Go over the data and keep only the lines that include "each".
+---+
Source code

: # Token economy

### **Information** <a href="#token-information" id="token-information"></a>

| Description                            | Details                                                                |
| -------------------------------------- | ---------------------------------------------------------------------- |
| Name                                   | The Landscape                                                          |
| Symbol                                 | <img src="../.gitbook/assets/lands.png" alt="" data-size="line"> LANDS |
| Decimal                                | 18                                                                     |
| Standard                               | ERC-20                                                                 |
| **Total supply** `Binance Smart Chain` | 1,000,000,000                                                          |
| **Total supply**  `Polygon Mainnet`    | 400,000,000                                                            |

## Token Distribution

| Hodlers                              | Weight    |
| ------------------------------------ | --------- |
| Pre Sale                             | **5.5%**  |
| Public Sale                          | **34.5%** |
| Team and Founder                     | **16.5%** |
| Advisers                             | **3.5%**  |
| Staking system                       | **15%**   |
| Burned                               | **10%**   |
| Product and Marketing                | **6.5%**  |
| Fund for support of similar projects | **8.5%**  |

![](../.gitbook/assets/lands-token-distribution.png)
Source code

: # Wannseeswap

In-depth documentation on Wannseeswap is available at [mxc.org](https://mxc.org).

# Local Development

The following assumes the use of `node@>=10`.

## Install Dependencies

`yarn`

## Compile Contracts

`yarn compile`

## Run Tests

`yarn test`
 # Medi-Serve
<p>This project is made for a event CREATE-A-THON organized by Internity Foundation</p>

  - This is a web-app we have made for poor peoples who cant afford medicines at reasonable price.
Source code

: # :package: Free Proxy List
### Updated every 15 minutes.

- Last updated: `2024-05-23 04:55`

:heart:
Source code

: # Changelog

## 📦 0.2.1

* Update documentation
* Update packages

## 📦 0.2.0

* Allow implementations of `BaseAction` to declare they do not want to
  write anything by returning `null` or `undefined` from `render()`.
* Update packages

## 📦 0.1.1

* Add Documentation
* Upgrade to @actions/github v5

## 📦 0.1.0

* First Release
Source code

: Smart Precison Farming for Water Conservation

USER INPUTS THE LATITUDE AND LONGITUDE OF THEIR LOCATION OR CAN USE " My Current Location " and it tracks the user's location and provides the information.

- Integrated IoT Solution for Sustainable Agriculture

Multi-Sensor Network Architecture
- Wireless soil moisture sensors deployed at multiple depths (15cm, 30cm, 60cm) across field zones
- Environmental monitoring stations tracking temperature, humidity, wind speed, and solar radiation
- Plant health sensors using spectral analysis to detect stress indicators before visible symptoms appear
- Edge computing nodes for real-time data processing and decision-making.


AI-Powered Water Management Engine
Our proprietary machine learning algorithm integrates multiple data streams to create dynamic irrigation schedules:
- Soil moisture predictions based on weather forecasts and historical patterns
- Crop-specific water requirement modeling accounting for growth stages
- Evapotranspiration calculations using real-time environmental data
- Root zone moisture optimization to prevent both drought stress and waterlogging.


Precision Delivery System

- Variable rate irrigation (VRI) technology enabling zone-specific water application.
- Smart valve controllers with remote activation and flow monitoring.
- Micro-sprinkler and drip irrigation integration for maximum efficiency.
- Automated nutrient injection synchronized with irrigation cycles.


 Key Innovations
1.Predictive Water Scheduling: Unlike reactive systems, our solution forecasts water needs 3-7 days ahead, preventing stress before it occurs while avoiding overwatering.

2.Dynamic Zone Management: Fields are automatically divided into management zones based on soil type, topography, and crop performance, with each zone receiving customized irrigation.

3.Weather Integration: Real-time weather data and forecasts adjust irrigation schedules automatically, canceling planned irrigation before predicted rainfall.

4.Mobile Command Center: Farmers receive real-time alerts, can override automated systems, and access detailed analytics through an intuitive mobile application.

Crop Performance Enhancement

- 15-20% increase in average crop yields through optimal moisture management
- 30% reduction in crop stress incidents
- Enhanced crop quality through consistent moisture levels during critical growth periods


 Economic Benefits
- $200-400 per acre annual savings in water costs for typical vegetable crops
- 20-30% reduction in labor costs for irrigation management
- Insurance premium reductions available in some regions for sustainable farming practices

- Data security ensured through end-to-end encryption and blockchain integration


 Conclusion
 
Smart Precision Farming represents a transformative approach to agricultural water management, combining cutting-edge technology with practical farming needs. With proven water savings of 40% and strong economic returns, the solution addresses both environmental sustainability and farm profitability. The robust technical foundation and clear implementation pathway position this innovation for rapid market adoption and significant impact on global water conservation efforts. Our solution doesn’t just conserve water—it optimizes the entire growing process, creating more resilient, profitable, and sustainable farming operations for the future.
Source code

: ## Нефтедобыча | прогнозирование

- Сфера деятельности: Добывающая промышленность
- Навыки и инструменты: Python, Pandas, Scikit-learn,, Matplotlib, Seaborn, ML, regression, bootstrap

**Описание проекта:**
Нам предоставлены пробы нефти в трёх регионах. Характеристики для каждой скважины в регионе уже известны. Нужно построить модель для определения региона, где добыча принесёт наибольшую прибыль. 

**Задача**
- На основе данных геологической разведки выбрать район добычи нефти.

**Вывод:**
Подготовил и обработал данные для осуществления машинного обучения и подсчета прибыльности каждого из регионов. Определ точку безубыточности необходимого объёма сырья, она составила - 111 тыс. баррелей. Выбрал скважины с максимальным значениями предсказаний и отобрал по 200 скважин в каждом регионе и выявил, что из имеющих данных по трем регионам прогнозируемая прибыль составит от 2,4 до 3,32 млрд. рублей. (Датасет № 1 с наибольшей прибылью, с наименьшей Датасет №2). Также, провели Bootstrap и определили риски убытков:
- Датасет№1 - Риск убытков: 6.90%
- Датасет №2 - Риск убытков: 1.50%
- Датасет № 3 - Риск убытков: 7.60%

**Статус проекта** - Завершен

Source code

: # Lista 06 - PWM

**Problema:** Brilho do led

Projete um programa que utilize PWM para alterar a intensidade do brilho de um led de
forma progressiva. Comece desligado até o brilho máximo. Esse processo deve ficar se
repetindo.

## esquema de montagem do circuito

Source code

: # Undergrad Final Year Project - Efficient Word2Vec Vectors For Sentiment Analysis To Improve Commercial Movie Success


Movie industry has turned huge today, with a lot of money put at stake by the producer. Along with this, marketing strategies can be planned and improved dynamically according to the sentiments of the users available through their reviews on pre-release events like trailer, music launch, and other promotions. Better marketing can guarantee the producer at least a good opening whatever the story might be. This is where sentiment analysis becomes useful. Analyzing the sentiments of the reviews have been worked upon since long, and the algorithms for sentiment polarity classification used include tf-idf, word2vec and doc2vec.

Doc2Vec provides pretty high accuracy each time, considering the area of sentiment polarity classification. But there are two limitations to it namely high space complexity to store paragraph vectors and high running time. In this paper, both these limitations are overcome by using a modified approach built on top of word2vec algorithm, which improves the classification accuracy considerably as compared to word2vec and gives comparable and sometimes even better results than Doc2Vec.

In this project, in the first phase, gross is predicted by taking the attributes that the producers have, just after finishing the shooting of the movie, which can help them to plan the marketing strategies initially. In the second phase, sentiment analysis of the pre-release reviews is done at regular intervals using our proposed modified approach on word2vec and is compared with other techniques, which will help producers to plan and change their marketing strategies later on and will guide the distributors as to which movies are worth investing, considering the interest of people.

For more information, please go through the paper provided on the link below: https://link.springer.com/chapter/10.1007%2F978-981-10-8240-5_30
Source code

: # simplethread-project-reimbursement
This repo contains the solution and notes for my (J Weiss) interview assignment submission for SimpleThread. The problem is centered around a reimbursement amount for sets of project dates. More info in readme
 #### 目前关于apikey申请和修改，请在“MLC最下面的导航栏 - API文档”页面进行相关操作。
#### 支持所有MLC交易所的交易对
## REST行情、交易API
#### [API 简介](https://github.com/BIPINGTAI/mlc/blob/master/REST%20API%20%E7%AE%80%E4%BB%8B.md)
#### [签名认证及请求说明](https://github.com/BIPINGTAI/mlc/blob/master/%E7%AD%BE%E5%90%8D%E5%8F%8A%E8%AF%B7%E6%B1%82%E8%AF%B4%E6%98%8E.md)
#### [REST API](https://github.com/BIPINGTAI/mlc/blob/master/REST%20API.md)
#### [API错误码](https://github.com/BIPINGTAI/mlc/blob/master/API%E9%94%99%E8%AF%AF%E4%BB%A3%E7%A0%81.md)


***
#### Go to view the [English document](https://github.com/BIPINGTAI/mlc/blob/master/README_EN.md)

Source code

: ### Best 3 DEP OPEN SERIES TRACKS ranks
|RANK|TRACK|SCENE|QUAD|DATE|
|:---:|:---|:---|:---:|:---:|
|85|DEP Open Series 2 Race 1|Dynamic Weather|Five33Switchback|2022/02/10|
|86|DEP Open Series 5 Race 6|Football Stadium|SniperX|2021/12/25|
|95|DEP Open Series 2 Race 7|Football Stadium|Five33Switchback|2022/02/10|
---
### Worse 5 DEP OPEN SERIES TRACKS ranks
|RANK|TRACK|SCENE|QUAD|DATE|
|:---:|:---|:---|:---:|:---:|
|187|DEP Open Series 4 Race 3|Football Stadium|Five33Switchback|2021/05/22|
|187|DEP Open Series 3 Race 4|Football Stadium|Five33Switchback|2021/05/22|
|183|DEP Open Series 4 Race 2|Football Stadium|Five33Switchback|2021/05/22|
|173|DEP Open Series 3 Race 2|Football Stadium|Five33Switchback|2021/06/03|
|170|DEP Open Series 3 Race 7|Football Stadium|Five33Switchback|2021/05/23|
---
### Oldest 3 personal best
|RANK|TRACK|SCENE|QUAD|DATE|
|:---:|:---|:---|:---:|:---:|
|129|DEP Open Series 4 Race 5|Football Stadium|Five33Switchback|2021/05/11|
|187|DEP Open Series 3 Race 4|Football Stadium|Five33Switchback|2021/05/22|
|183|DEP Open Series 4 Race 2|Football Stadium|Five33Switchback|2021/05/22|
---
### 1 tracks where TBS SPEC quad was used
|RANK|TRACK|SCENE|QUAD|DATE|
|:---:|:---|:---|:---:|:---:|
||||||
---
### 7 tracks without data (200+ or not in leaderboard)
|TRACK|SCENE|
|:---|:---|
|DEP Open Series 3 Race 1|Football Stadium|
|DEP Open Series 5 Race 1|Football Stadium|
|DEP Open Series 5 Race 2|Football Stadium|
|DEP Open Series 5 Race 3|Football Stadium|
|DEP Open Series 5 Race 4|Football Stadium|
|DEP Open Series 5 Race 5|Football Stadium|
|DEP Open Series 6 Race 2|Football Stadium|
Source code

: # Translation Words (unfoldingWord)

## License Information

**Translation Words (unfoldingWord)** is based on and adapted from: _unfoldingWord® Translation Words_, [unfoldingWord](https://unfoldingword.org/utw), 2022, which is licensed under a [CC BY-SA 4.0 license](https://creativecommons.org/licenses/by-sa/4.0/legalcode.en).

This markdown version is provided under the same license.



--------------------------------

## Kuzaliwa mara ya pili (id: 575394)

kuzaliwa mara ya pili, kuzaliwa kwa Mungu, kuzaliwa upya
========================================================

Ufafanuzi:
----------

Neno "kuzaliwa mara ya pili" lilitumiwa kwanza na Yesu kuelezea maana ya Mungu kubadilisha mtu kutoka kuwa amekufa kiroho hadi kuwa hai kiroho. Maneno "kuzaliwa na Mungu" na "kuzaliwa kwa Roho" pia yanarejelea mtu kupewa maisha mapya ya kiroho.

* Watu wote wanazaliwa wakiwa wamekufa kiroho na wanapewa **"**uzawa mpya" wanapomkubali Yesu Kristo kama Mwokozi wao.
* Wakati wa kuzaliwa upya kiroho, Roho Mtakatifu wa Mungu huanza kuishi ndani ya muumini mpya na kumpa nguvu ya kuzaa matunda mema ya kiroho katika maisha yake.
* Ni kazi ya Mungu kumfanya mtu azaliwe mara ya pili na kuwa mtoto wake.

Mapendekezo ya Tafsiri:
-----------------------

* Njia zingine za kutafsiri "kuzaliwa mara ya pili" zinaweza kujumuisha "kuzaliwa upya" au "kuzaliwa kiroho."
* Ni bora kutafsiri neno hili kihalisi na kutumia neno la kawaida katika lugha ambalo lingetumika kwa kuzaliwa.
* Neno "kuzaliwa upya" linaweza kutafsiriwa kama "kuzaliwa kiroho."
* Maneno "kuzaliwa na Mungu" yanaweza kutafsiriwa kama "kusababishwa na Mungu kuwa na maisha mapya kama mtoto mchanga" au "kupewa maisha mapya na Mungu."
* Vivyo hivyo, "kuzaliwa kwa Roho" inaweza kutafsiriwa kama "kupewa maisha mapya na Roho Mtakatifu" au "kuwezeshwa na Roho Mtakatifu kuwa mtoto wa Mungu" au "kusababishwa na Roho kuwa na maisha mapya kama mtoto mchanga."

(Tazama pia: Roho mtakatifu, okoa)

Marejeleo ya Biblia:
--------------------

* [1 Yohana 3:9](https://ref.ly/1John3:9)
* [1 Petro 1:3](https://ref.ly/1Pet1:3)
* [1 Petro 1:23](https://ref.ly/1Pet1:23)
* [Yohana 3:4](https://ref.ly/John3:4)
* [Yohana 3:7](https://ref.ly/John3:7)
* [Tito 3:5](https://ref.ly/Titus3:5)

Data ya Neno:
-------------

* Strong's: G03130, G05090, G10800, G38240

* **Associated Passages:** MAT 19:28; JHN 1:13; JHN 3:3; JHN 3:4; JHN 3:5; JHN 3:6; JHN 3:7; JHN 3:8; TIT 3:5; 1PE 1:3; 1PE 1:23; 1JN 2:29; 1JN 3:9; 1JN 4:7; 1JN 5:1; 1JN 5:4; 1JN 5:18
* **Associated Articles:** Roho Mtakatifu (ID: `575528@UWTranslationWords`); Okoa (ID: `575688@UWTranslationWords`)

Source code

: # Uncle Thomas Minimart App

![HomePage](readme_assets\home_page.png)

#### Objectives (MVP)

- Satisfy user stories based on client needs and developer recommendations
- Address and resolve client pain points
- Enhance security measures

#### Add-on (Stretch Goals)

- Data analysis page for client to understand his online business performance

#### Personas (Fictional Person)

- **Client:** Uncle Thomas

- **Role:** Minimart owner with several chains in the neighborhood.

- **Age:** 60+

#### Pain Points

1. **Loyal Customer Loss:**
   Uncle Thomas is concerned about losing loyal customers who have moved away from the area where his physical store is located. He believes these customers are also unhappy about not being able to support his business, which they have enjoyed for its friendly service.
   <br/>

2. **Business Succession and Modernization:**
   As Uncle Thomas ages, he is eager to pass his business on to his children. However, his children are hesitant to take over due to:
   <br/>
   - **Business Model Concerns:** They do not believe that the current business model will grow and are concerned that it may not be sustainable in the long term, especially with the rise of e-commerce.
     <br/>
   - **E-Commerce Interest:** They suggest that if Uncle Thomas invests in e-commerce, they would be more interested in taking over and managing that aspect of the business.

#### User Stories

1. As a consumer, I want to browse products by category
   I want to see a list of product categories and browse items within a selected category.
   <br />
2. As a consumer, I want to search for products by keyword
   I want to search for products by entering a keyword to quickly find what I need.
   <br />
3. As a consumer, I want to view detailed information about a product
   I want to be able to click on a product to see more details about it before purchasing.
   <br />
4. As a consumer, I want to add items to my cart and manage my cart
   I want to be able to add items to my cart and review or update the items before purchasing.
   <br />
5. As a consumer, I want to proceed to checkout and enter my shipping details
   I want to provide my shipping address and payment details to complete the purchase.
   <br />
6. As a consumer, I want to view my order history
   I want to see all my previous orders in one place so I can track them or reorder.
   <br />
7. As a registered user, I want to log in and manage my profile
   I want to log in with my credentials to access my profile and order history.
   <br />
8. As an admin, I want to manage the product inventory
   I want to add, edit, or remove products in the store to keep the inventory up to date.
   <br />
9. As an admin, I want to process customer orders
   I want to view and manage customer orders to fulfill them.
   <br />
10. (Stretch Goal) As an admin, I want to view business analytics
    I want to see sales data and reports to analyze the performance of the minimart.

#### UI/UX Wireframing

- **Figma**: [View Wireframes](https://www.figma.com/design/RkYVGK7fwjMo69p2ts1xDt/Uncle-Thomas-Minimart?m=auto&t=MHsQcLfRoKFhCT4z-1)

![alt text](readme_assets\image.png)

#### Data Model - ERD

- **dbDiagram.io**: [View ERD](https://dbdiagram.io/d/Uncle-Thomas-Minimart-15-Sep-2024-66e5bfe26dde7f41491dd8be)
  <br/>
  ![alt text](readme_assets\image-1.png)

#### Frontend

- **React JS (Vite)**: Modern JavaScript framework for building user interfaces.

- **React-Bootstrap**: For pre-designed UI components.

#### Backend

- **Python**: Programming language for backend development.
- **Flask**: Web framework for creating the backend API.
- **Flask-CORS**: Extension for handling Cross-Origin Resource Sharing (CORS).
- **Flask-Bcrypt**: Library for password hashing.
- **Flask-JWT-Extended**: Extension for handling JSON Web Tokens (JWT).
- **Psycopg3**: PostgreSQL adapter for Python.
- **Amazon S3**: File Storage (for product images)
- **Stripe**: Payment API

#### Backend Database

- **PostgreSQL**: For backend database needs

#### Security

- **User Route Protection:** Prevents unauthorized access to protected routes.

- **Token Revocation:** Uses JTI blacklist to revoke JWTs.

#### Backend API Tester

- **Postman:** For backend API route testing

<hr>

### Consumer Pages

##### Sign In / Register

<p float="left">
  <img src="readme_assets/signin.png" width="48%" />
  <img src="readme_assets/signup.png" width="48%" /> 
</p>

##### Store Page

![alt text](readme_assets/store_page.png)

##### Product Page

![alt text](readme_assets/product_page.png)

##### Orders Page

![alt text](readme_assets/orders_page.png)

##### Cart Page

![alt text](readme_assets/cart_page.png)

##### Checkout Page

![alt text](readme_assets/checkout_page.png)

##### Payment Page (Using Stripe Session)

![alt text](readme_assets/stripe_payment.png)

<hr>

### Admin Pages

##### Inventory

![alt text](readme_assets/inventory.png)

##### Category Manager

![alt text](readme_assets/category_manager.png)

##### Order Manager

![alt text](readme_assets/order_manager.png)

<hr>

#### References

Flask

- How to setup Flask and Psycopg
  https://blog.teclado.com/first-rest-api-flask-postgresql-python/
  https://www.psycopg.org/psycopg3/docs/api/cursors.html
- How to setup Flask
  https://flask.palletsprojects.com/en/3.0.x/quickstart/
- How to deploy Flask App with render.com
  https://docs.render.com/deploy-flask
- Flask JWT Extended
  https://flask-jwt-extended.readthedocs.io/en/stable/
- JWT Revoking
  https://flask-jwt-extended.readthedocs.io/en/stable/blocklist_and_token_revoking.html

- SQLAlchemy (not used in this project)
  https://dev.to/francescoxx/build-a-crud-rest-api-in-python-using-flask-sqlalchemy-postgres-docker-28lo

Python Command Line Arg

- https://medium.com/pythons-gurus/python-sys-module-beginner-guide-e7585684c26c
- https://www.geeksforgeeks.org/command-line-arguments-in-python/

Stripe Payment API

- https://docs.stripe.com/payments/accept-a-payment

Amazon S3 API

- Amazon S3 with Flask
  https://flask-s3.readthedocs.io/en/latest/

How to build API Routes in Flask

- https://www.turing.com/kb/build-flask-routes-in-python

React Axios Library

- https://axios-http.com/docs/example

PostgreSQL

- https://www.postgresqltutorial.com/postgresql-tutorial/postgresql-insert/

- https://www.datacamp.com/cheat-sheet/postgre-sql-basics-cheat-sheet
+---+
### OUTPUT FOR THIS EXERCISE
2.Dynamic Zone Management: Fields are automatically divided into management zones based on soil type, topography, and crop performance, with each zone receiving customized irrigation.
Doc2Vec provides pretty high accuracy each time, considering the area of sentiment polarity classification. But there are two limitations to it namely high space complexity to store paragraph vectors and high running time. In this paper, both these limitations are overcome by using a modified approach built on top of word2vec algorithm, which improves the classification accuracy considerably as compared to word2vec and gives comparable and sometimes even better results than Doc2Vec.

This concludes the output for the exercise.